Elend LeBaron said before the hearing that it was embarrassing to disclose his family problems publicly.

"I am not real thrilled to go and tell everyone my dad does this," he said. "But after finding out what was going on, media coverage and legislation is the best hope in protecting my younger sister from this danger. What we are doing now will have no influence on the past. My objective is to change the law so that should more children be born, with DNA testing we can prosecute."

Their father is a member of the polygamous LeBaron clan, but broke away in the 1950s. In the 1970s, his uncle Ervil LeBaron murdered men he considered his rivals and later died in prison.
Elend LeBaron told the committee that incest has "been occurring in Utah amongst a number of polygamists for a very long time.

Girls in "some of these small religious organizations have been indoctrinated their entire lives to believe God wants them to marry and have children with their father, their brother or their uncle," he said.

The Utah Attorney General's Office has been investigating the polygamous Kingston clan for incest violations but has not filed any charges. The group has sanctioned marriages between half siblings and an uncle and niece in the past.

Elend LeBaron said his family members believe God "wants them to do this sort of thing" and that God will ensure no birth defects occur. He believes his father "fancies" that his younger sister and brother will together produce "the future leader's of God's kingdom.

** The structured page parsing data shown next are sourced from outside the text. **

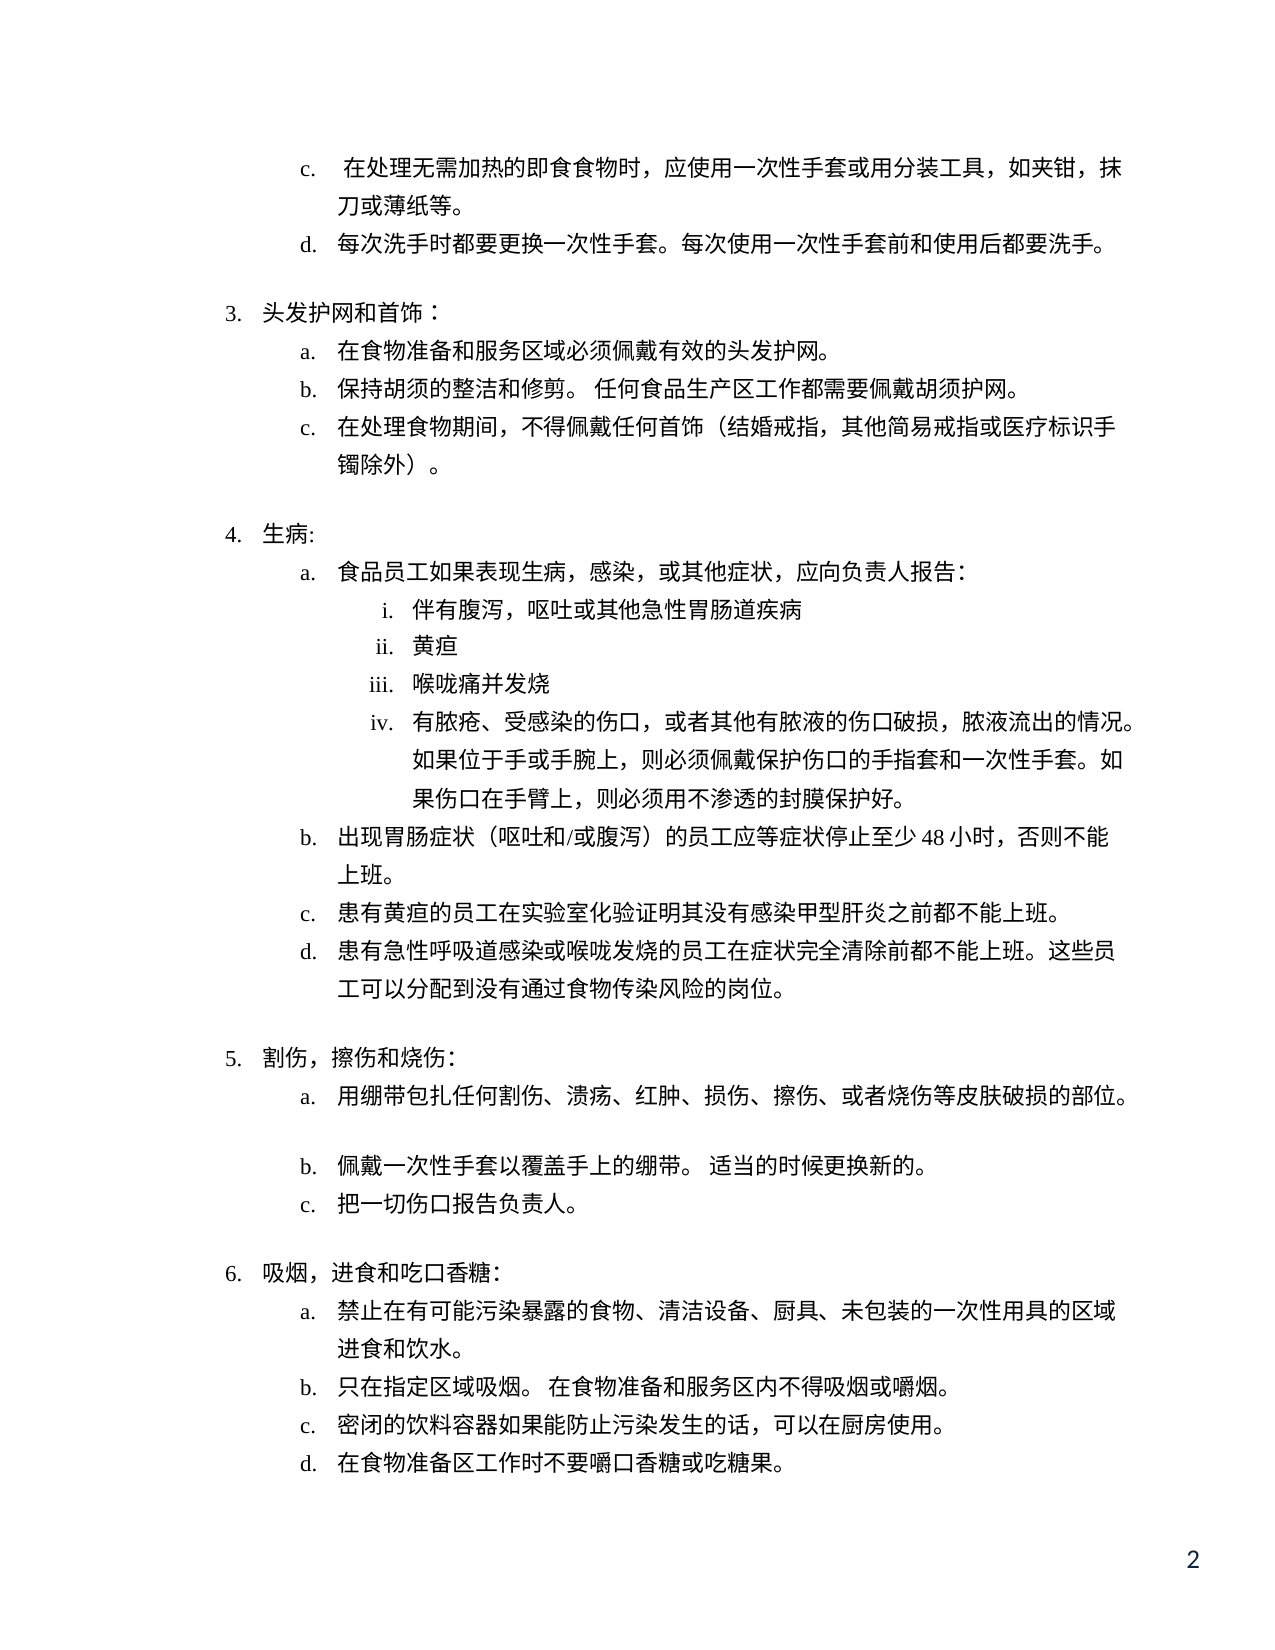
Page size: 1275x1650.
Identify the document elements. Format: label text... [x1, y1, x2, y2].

list 在食物准备和服务区域必须佩戴有效的头发护网。 [300, 333, 1125, 366]
list 保持胡须的整洁和修剪。 任何食品生产区工作都需要佩戴胡须护网。 [300, 371, 1125, 404]
list 黄疸 [394, 630, 1125, 661]
list 密闭的饮料容器如果能防止污染发生的话，可以在厨房使用。 [300, 1407, 1125, 1440]
list 在食物准备区工作时不要嚼口香糖或吃糖果。 [300, 1445, 1125, 1478]
list 患有黄疸的员工在实验室化验证明其没有感染甲型肝炎之前都不能上班。 [300, 895, 1125, 928]
list 出现胃肠症状（呕吐和/或腹泻）的员工应等症状停止至少48小时，否则不能上班。 [300, 819, 1125, 890]
list 用绷带包扎任何割伤、溃疡、红肿、损伤、擦伤、或者烧伤等皮肤破损的部位。 [300, 1078, 1125, 1144]
list 头发护网和首饰： [225, 294, 1125, 328]
list 生病: [225, 516, 1125, 549]
list 把一切伤口报告负责人。 [300, 1186, 1125, 1219]
list 患有急性呼吸道感染或喉咙发烧的员工在症状完全清除前都不能上班。这些员工可以分配到没有通过食物传染风险的岗位。 [300, 933, 1125, 1004]
list 每次洗手时都要更换一次性手套。每次使用一次性手套前和使用后都要洗手。 [300, 226, 1125, 259]
list 有脓疮、受感染的伤口，或者其他有脓液的伤口破损，脓液流出的情况。如果位于手或手腕上，则必须佩戴保护伤口的手指套和一次性手套。如果伤口在手臂上，则必须用不渗透的封膜保护好。 [394, 704, 1125, 814]
list 喉咙痛并发烧 [394, 666, 1125, 699]
list 伴有腹泻，呕吐或其他急性胃肠道疾病 [394, 592, 1125, 625]
list 在处理食物期间，不得佩戴任何首饰（结婚戒指，其他简易戒指或医疗标识手镯除外）。 [300, 409, 1125, 481]
list 禁止在有可能污染暴露的食物、清洁设备、厨具、未包装的一次性用具的区域进食和饮水。 [300, 1293, 1125, 1364]
list 只在指定区域吸烟。 在食物准备和服务区内不得吸烟或嚼烟。 [300, 1369, 1125, 1402]
list 割伤，擦伤和烧伤： [225, 1039, 1125, 1073]
list 吸烟，进食和吃口香糖： [225, 1254, 1125, 1288]
list 在处理无需加热的即食食物时，应使用一次性手套或用分装工具，如夹钳，抹刀或薄纸等。 [300, 150, 1125, 221]
list 食品员工如果表现生病，感染，或其他症状，应向负责人报告： [300, 554, 1125, 587]
list 佩戴一次性手套以覆盖手上的绷带。 适当的时候更换新的。 [300, 1148, 1125, 1181]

"I believe in protecting religious freedom but incest of this nature crosses a very important line in as much as it is a crime against the unborn," Elend LeBaron said.

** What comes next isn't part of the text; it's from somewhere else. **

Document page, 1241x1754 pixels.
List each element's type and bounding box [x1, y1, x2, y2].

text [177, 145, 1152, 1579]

Mario Capecchi, a University of Utah professor and Nobel Prize-winning geneticist provided a written statement to the committee that said offspring of parent/child or brother-sister matings have a defect risk in the range of 25 percent to 50 percent. The genetic risk from first cousin matings -- legal in many states -- is approximately 6 percent to 8 percent.

John M. Opitz, a professor of pediatric genetics at the University of Utah told the committee first-degree relatives, such as a father and daughter, share 50 percent of their genes and thus have an "exponentially" greater risk of malformations, mental retardation and mortality.